Le surcroît de contribution demandé à l’entreprise ne sera pas sans conséquence pour le groupe ferroviaire. Le resserrement budgétaire mettra inévitablement sous pression les salariés comme les usagers et les collectivités locales. Dans un contexte toujours inflationniste, les négociations annuelles obligatoires (NAO) 2024 ont été particulièrement tendues en fin d’année dernière : seulement deux syndicats représentatifs sur quatre ont apposé leur signature à la proposition de la direction ( +4,6 % de hausse de masse salariale). Si des grèves ont été évitées à Noël, la CGT Cheminots et Sud Rail pourraient faire rebondir le sujet prochainement.
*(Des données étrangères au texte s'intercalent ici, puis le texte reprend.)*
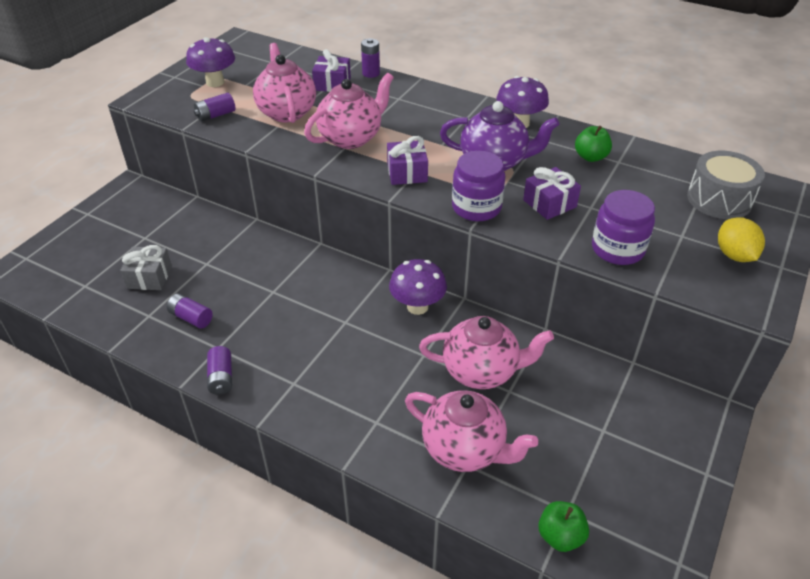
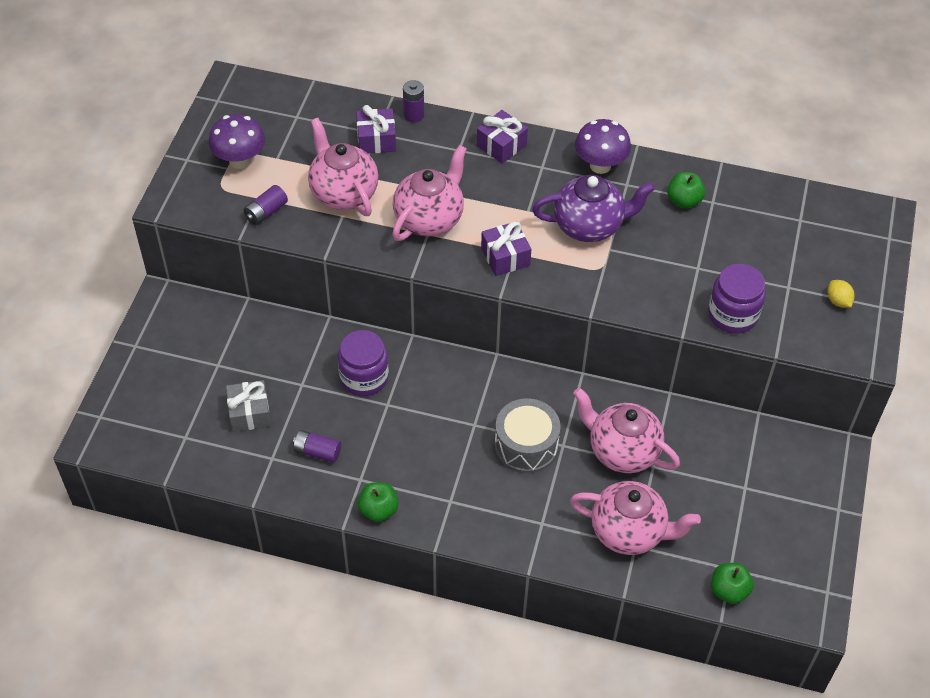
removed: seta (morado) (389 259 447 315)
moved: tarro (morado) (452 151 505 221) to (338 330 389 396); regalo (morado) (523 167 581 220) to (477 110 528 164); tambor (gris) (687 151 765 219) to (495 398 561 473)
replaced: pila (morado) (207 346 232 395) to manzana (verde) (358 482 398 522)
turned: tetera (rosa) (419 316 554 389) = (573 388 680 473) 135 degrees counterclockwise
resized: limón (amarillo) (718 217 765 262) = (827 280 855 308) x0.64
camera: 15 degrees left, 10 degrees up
Pour les usagers, le sujet ne sera pas neutre non plus. « La question de tarif du TGV n’a pas été tranchée lors du dernier conseil d’administration », révèle une source au fait des négociations. En décembre dernier, Clément Beaune avait annoncé le gel des prix des low-cost Ouigo et des Intercités. Pour les TGV Inoui, quelle sera l’ampleur de la hausse proposée par le futur ministre des transports du nouveau gouvernement Attal ? « Avec Geodis qui est pénalisé par le reflux des prix de la logistique et Keolis qui maintient tout juste ses résultats, ce sera l’augmentation des tarifs TGV qui déterminera le point de chute pour les comptes 2024 du groupe », affirme notre source. Traduction : la compagnie réclame de gonfler les prix de ses billets pour maintenir un bon niveau de rentabilité. Pour ne rien arranger, les relations sont particulièrement tendues avec les régions. Huit d’entre elles contestent, comme l’a révélé l’Informé, la hausse des péages des TER décidée par SNCF Réseau, la filiale de maintenance du réseau ferroviaire, pour les années 2024, 2025 et 2026. « SNCF Réseau veut faire la poche des régions ! » s’est emporté, selon La Tribune, Alain Rousset, le président PS de Nouvelle-Aquitaine, lors de ses vœux pour 2024.
Sollicitée, la SNCF confirme que « le plan stratégique à bien été approuvé en conseil d’administration en fin d’année dernière. Le groupe n’a en revanche pas de commentaire à effectuer sur son contenu ».

Article actualisé le 16 janvier : nous avons précisé que Le Parisien avait révélé les montants que la SNCF devrait apporter pour le financement du réseau.